## EXERCISE PROMPT:
Nothing but an exact repeat of the data, with pictures removed, belongs in the answer.

╭─ INPUT DATA

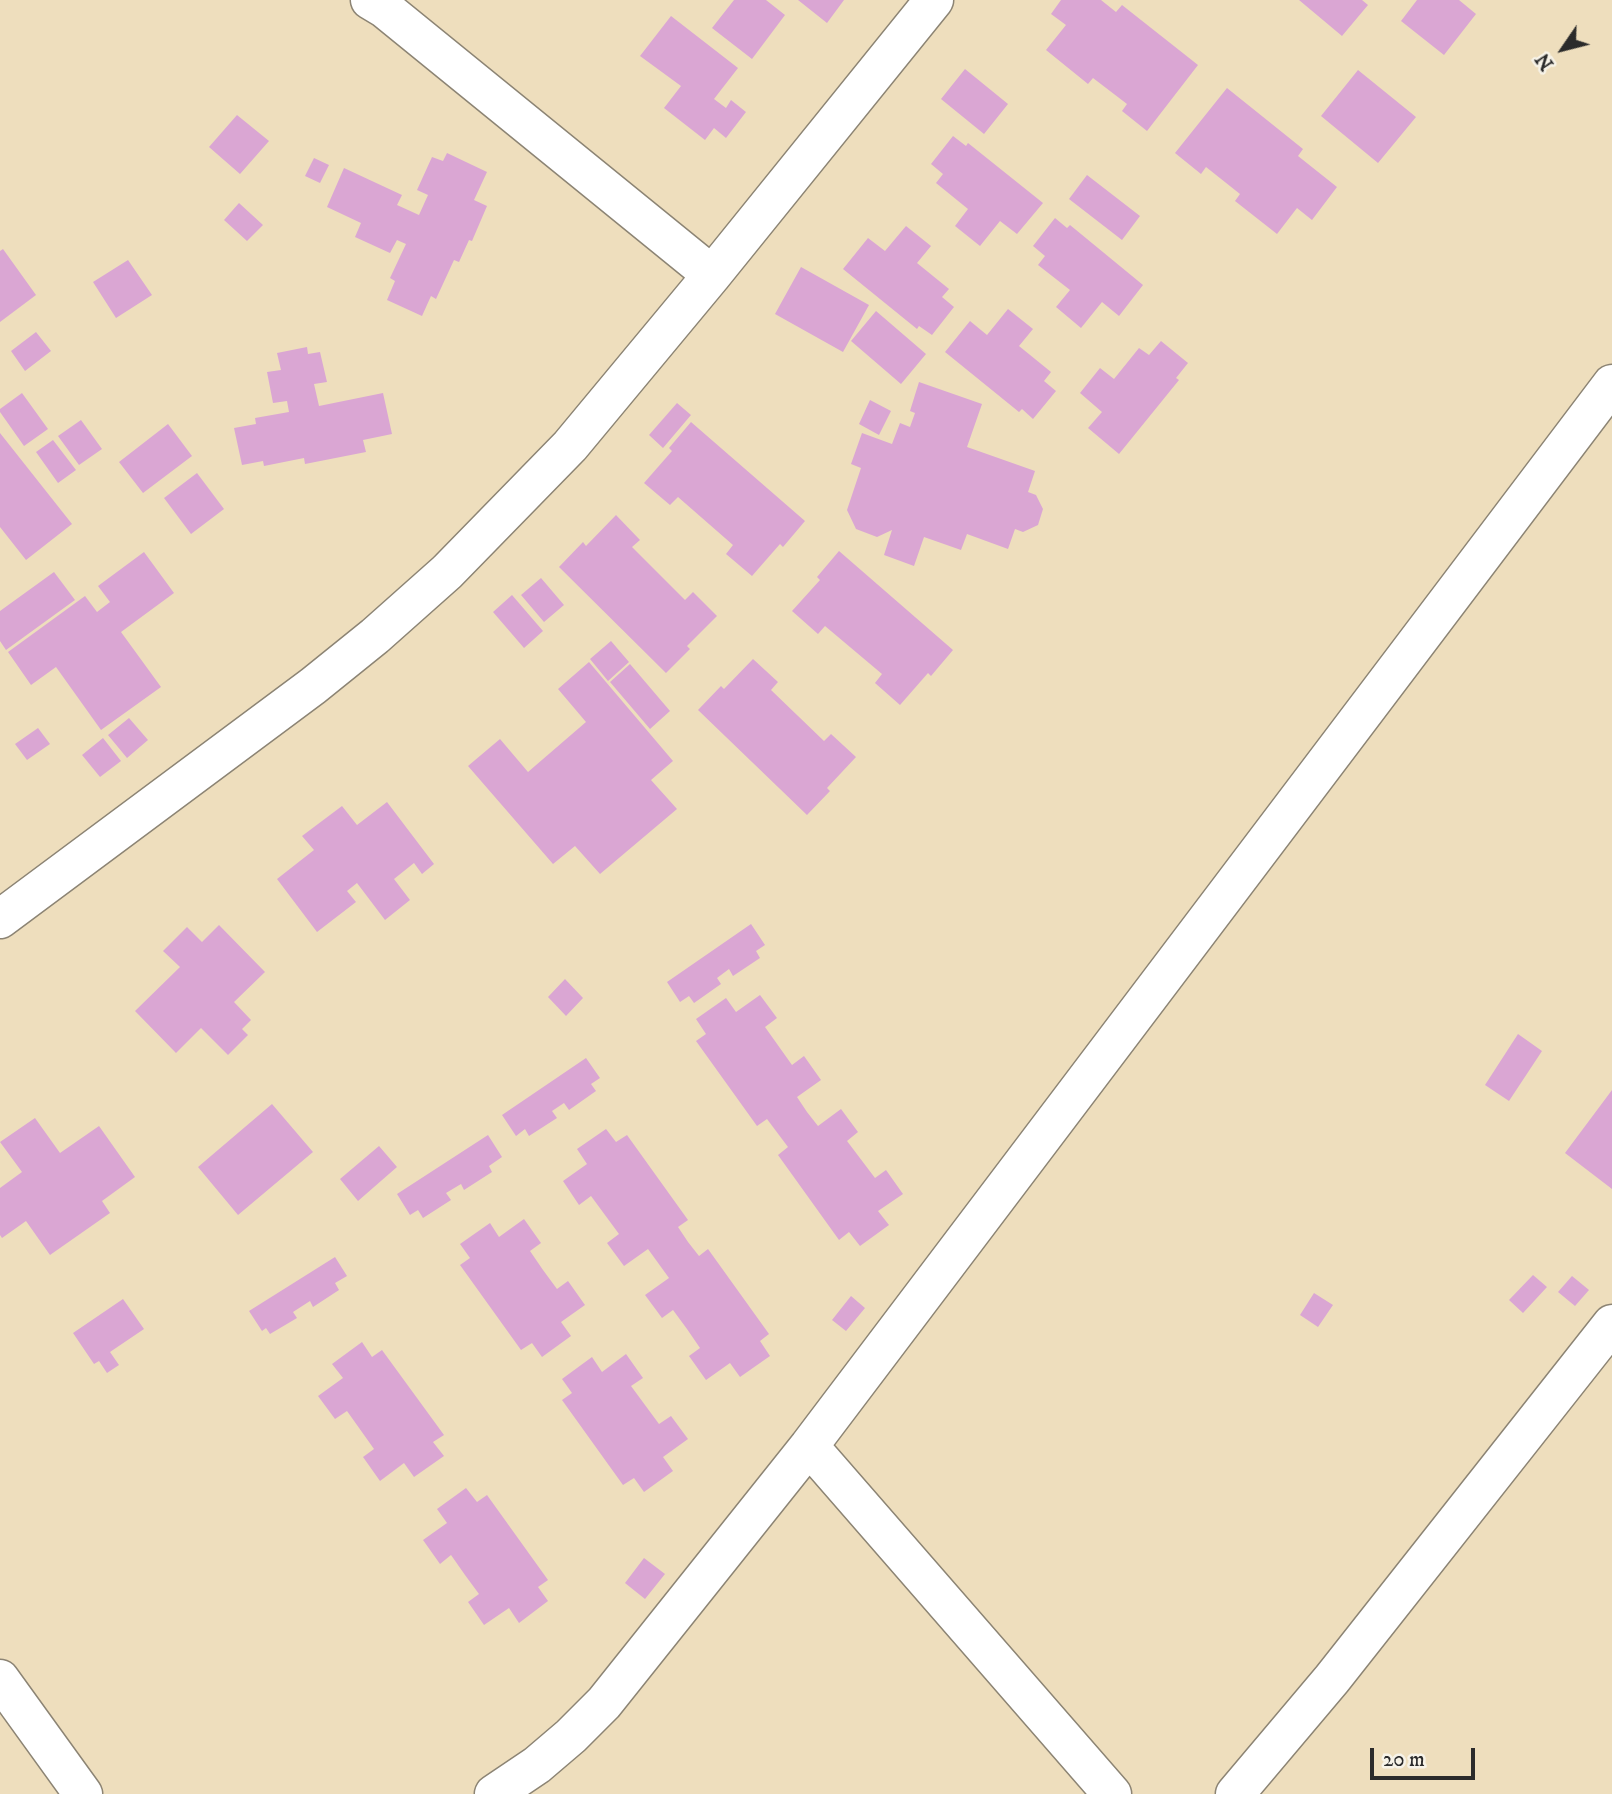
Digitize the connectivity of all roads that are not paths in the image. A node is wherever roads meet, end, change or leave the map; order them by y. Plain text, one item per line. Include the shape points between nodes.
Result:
1 (370, 0) edge
2 (934, 0) edge
3 (712, 275) junction
4 (1612, 384) edge
5 (1, 916) edge
6 (1612, 1324) edge
7 (809, 1446) junction
8 (0, 1679) edge
9 (83, 1794) edge
10 (494, 1794) edge
11 (1112, 1794) edge
12 (1235, 1794) edge

1 - 3 street
2 - 3 street
3 - 5 street via 570,446 447,572 313,686
4 - 7 street
6 - 12 street via 1332,1679
7 - 10 street via 604,1703 537,1765
7 - 11 street
8 - 9 street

╰─

## TASK SOLUTION:
Digitize the connectivity of all roads that are not paths in the image. A node is wherever roads meet, end, change or leave the map; order them by y. Plain text, one item per line. Include the shape points between nodes.
Result:
1 (370, 0) edge
2 (934, 0) edge
3 (712, 275) junction
4 (1612, 384) edge
5 (1, 916) edge
6 (1612, 1324) edge
7 (809, 1446) junction
8 (0, 1679) edge
9 (83, 1794) edge
10 (494, 1794) edge
11 (1112, 1794) edge
12 (1235, 1794) edge

1 - 3 street
2 - 3 street
3 - 5 street via 570,446 447,572 313,686
4 - 7 street
6 - 12 street via 1332,1679
7 - 10 street via 604,1703 537,1765
7 - 11 street
8 - 9 street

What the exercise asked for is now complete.